Elle aura bien sûr plus de temps pour s’acclimater sur le chemin de la ligne de départ à Clermont-Ferrand le dimanche 23 juillet et au-delà alors qu’elle se dirige vers son objectif clé du contre-la-montre le 30 juillet à Pau après sept jours de course acharnée. En sa faveur également, le fait que de nombreux rivaux potentiels dans cette dernière étape auraient dû s’imposer lors de la première étape d’essais sur le Col d’Aspin puis le Tourmalet.
« Si vous vous battez pour GC, vous entrez absolument dans le rouge là-bas, et si vous ne l’êtes pas, ce n’est pas facile, mais vous pouvez économiser de l’énergie », a déclaré Brown. « Donc, je veux dire, tant que l’équipe n’a pas besoin de moi pour me battre pour une place au GC, alors je peux économiser de l’énergie là-bas, ce qui, espérons-le, m’aidera le dernier jour … Mais bien sûr, on ne sait jamais ce qui pourrait arriver. «
Il y a certainement eu des défis pour l’équipe de France lors de l’édition 2022, le plus grand étant un accident dévastateur pour Marta Cavalli dans l’étape 2 qui l’a fait sortir de la course. Sur cette scène, leur autre carte GC, Cecilie Uttrup Ludwig, est également tombée et a perdu un temps considérable. Cependant, FDJ-SUEZ a également connu des sommets, notamment une passionnante victoire d’étape 3 pour Uttrup Ludwig à Epernay.

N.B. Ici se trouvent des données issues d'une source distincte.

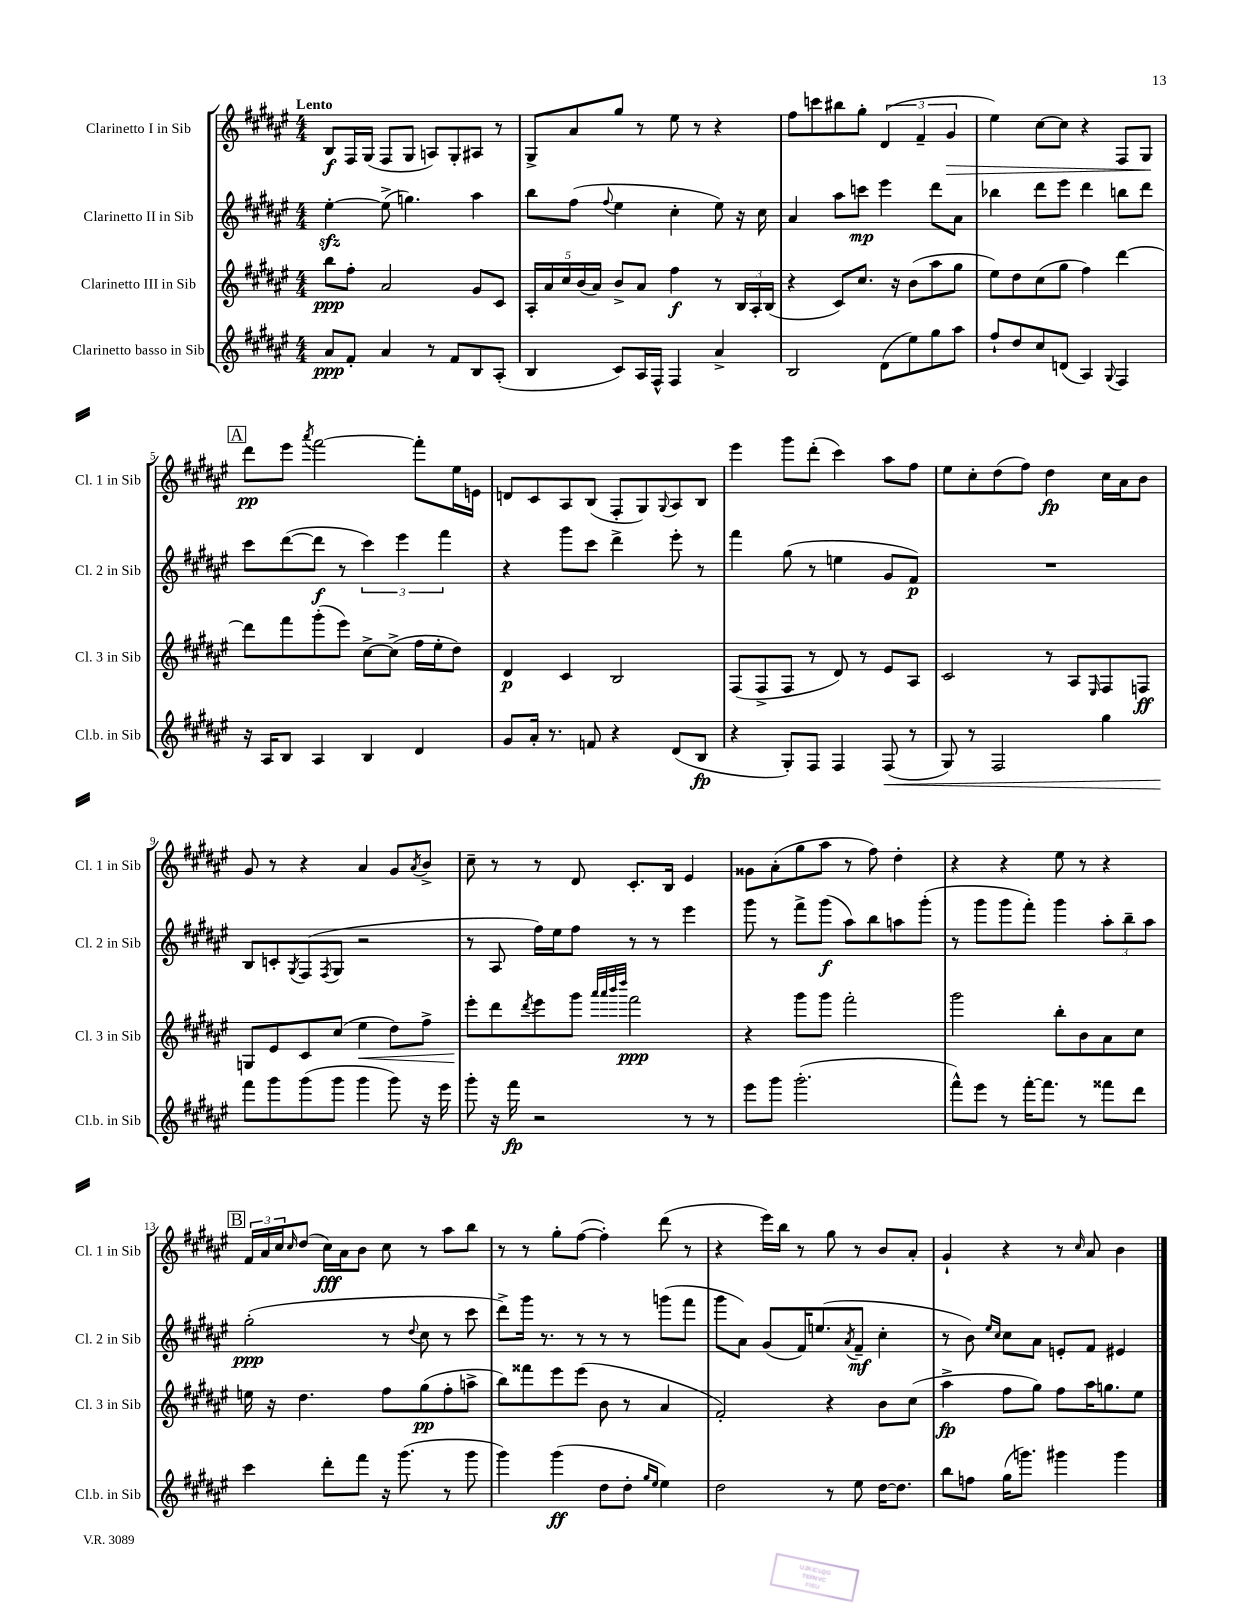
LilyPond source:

<<
\new StaffGroup <<
\new Staff = "s0" \with { instrumentName = "Clarinetto I in Sib" shortInstrumentName = "Cl. 1 in Sib" } {
    \clef treble \key fis \major \numericTimeSignature \time 4/4 \tempo "Lento"
    b8\f fis16 gis16( fis8 gis8 a8) gis8-. ais8 r8 |
    gis8-> ais'8 gis''8 r8 eis''8 r8 r4 |
    fis''8 c'''8 bis''8 gis''8-. \tuplet 3/2 { dis'4( fis'4-- gis'4\> } |
    eis''4) cis''8~ cis''8 r4 fis8 gis8\! |
    \mark \markup { \box "A" } dis'''8\pp eis'''8 \acciaccatura { ais'''8 } fis'''2~ fis'''8-. eis''16 e'16 |
    d'8 cis'8 ais8 b8( fis8-. gis8) \appoggiatura { gis8 } ais8 b8 |
    eis'''4 gis'''8 dis'''8-.( cis'''4) ais''8 fis''8 |
    eis''8 cis''8-. dis''8( fis''8) dis''4\fp cis''16 ais'16 b'8 |
    gis'8 r8 r4 ais'4 gis'8 \acciaccatura { ais'8 } b'8-> |
    cis''8-- r8 r8 dis'8 cis'8.-. b16 eis'4 |
    gisis'8 ais'8-.( gis''8 ais''8 r8 fis''8) dis''4-. |
    r4 r4 eis''8 r8 r4 |
    \mark \markup { \box "B" } \tuplet 3/2 { fis'16 ais'16 cis''16 } \grace { cis''16 } dis''8( cis''16\fff) ais'16 b'8 cis''8 r8 ais''8 b''8 |
    r8 r8 gis''8-. fis''8~( fis''4-.) dis'''8( r8 |
    r4 eis'''16) b''16 r8 gis''8 r8 b'8 ais'8-. |
    gis'4-! r4 r8 \grace { cis''16 } ais'8 b'4 \bar "|." |
}
\new Staff = "s1" \with { instrumentName = "Clarinetto II in Sib" shortInstrumentName = "Cl. 2 in Sib" } {
    \clef treble \key fis \major \numericTimeSignature \time 4/4
    eis''4~-.\sfz eis''8->( g''4.) ais''4 |
    b''8 fis''8( \appoggiatura { fis''8 } eis''4 cis''4-. eis''8) r16 cis''16 |
    ais'4 ais''8 c'''8\mp eis'''4 dis'''8 ais'8 |
    bes''4 dis'''8 eis'''8 dis'''4 b''8 dis'''8 |
    \mark \markup { \box "A" } cis'''8 dis'''8~( dis'''8\f r8 \tuplet 3/2 { cis'''4) eis'''4 fis'''4 } |
    r4 gis'''8 cis'''8 dis'''4-> eis'''8-. r8 |
    fis'''4 gis''8( r8 e''4 gis'8 fis'8\p) |
    R1 |
    b8 c'8-. \acciaccatura { gis8 } fis8( \acciaccatura { fis8 } gis8 r2 |
    r8 ais8 fis''16) eis''16 fis''8 r8 r8 eis'''4 |
    gis'''8 r8 fis'''8-> gis'''8\f( ais''8) b''8 a''8 gis'''8-.( |
    r8 gis'''8 gis'''8 fis'''8-.) gis'''4 \tuplet 3/2 { ais''8-. b''8-- ais''8 } |
    \mark \markup { \box "B" } gis''2-.\ppp( r8 \appoggiatura { dis''8 } cis''8 r8 cis'''8 |
    dis'''8->) gis'''16 r8. r8 r8 r8 g'''8( fis'''8 |
    gis'''8 ais'8) gis'8( fis'16) e''8.( \acciaccatura { ais'8 } fis'8--\mf cis''4-. |
    r8 b'8) \grace { eis''16 cis''16 } cis''8 ais'8 e'8-. fis'8 eis'4 \bar "|." |
}
\new Staff = "s2" \with { instrumentName = "Clarinetto III in Sib" shortInstrumentName = "Cl. 3 in Sib" } {
    \clef treble \key fis \major \numericTimeSignature \time 4/4
    b''8\ppp fis''8-. ais'2 gis'8 cis'8 |
    \tuplet 5/4 { ais16-. ais'16 cis''16 b'16( ais'16) } b'8-> ais'8 fis''4\f r8 \tuplet 3/2 { b16 ais16-. b16( } |
    r4 cis'8) cis''8. r16 b'8( ais''8 gis''8 |
    eis''8) dis''8 cis''8( gis''8 fis''4) dis'''4~ |
    \mark \markup { \box "A" } dis'''8 fis'''8 gis'''8-.( eis'''8) cis''8~-> cis''8->( fis''16 eis''16-. dis''8) |
    dis'4\p cis'4 b2 |
    fis8( fis8-> fis8 r8 dis'8) r8 eis'8 ais8 |
    cis'2 r8 ais8 \grace { eis16 } fis8 f8\ff |
    g8 eis'8 cis'8 cis''8( eis''4\< dis''8) fis''8-> |
    eis'''8-.\! dis'''8 \acciaccatura { dis'''8 } eis'''8 gis'''8 \grace { ais'''32 ais'''32 b'''32 dis''''32 } fis'''2\ppp |
    r4 gis'''8 gis'''8 fis'''2-. |
    gis'''2 b''8-. b'8 ais'8 cis''8 |
    \mark \markup { \box "B" } e''16 r16 dis''4. fis''8 gis''8\pp( fis''8-. a''8-> |
    b''8) fisis'''8 eis'''8 eis'''8( b'8 r8 ais'4 |
    fis'2-.) r4 b'8 cis''8( |
    ais''4->\fp fis''8 gis''8) fis''8 ais''16 g''8. eis''8 \bar "|." |
}
\new Staff = "s3" \with { instrumentName = "Clarinetto basso in Sib" shortInstrumentName = "Cl.b. in Sib" } {
    \clef treble \key fis \major \numericTimeSignature \time 4/4
    ais'8\ppp fis'8-. ais'4 r8 fis'8 b8 ais8-.( |
    b4 cis'8) ais16 fis16-^ fis4 ais'4-> |
    b2 dis'8( eis''8) gis''8 ais''8 |
    fis''8-! dis''8 cis''8 d'8( ais4) \appoggiatura { gis8 } fis4 |
    \mark \markup { \box "A" } r16 ais16 b8 ais4 b4 dis'4 |
    gis'8 ais'16-. r8. f'8 r4 dis'8( b8\fp |
    r4 gis8-.) fis8 fis4 fis8\<( r8 |
    gis8) r8 fis2 gis''4 |
    fis'''8\! gis'''8 gis'''8( gis'''8 gis'''4 gis'''8) r16 eis'''16 |
    gis'''8-. r16 fis'''16\fp r2 r8 r8 |
    eis'''8 gis'''8 gis'''2.-.( |
    fis'''8-^) eis'''8 r8 fis'''16~-. fis'''8. r8 fisis'''8 dis'''8 |
    \mark \markup { \box "B" } cis'''4 dis'''8-. fis'''8 r16 gis'''8.( r8 gis'''8 |
    gis'''4) gis'''4\ff( dis''8 dis''8-. \grace { gis''16 eis''16 } eis''4) |
    dis''2 r8 eis''8 dis''16~ dis''8. |
    b''8 f''8 gis''16( g'''8.) gis'''4 gis'''4 \bar "|." |
}
>>
>>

À sa cinquième saison en tant que pro, Brown a clairement des objectifs. Lorsqu’on lui a demandé ce qui ferait une année réussie à la course de cette année, elle s’est concentrée principalement sur les objectifs de l’équipe, pas sur les siens.
« A la fin de l’année dernière, c’était une tournée vraiment satisfaisante », a déclaré Brown. « La victoire d’une étape de Cecilie était vraiment spéciale pour l’équipe. Donc je pense que si nous pouvons obtenir une victoire d’étape ou une place vraiment solide au GC pour l’équipe, ce sera un Tour réussi.